Well, the time has passed quickly since Dear Billie was published. It has been an amazing journey and so many wonderful stories have been shared with me. That has been the greatest pleasure of all―hearing from others what the World War experiences of their loved ones were. What is so important is remembering them and the sacrifices they made for us.

In the intervening years, new ideas came to me and I returned to my love of fiction writing. My new novel, A Door in the Middle of Nowhere, was both difficult and rewarding to write. As Maddie Murphy addressed the challenges and traumas in her life, I, in turn, addressed some of my own. For me, that is the purpose of writing.

We humans are an amazing bunch! We move through life never knowing what the future is going to bring or the universe is going to throw at us. For Maddie, she faced challenges to her sanity, her marriage, her sense of self. Not something she chose consciously, but as events unfolded in her fictional town of Lockston Brook and her visit home to Bell Island, Maddie was confronted by an unresolved past and the reasons for her faltering marriage. And the choice of acquiescing as she has often done or challenging her perceptions.

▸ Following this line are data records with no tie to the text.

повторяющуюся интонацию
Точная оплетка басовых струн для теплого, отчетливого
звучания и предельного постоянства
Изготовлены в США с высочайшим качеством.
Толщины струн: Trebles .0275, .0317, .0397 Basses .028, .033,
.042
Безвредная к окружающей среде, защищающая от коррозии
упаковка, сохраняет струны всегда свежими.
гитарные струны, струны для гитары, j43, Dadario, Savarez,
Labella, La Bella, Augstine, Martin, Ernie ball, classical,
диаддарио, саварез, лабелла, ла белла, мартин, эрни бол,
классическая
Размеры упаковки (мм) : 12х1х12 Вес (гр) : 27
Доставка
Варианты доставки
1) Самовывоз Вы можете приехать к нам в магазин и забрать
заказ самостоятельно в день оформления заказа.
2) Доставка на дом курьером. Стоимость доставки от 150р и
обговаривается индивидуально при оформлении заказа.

In the end, she chose courage in the face of an uncertain future. Better than the certainty of the past.

Sometimes, we need to step out of our comfort zone if we are to know what it is to be a fully active participant in our own lives. As mentioned in the Author’s Note at the end of A Door in the Middle of Nowhere, reliving the emotions I felt on the day I was sexually assaulted was difficult. Having discussed that event with a counselor years ago, I deceived myself into believing that it was safely in the past. While writing A Door in the Middle of Nowhere, the emotions broadsided me at unexpected times and in unexpected ways. I found myself sitting in my kitchen late one afternoon reliving those moments when ‘no’ meant nothing to my attacker and experiencing the devastating emotions of being treated as a ‘thing’. The emotions settled and passed but the memory is clearer now. Pain and suffering were the legacy but not a permanent one.

Publishing this book means I have taken a stand and spoken out about crimes that continue to be committed to this day. On victims like myself and so many others. I hope by making the story fictional, it is more accessible to those who know firsthand what this experience is like. The storyline wasn’t only drawn from my own experience but also from others I have known who were victims as well: an eight-year-old friend who was being molested by her sixteen-yar-old brother when neither of us was old enough to understand what his actions meant; a friend’s daughter who was raped by her uncle and suffered her family wanting to bury it; a man raped as a child by someone he thought he could trust. The victims are many, and many, like me, never report it or ever receive any kind of justice.

But we can move on. It took me years but I did. Going forward Maddie, Gerome and Samantha will be stronger. Because they made a choice. We may need help and support in making that choice and we should seek it because we are worth it. Yet, in the end, it is our own indomitable courage that gets us there. That courage exists in all of us even if we often can’t feel it.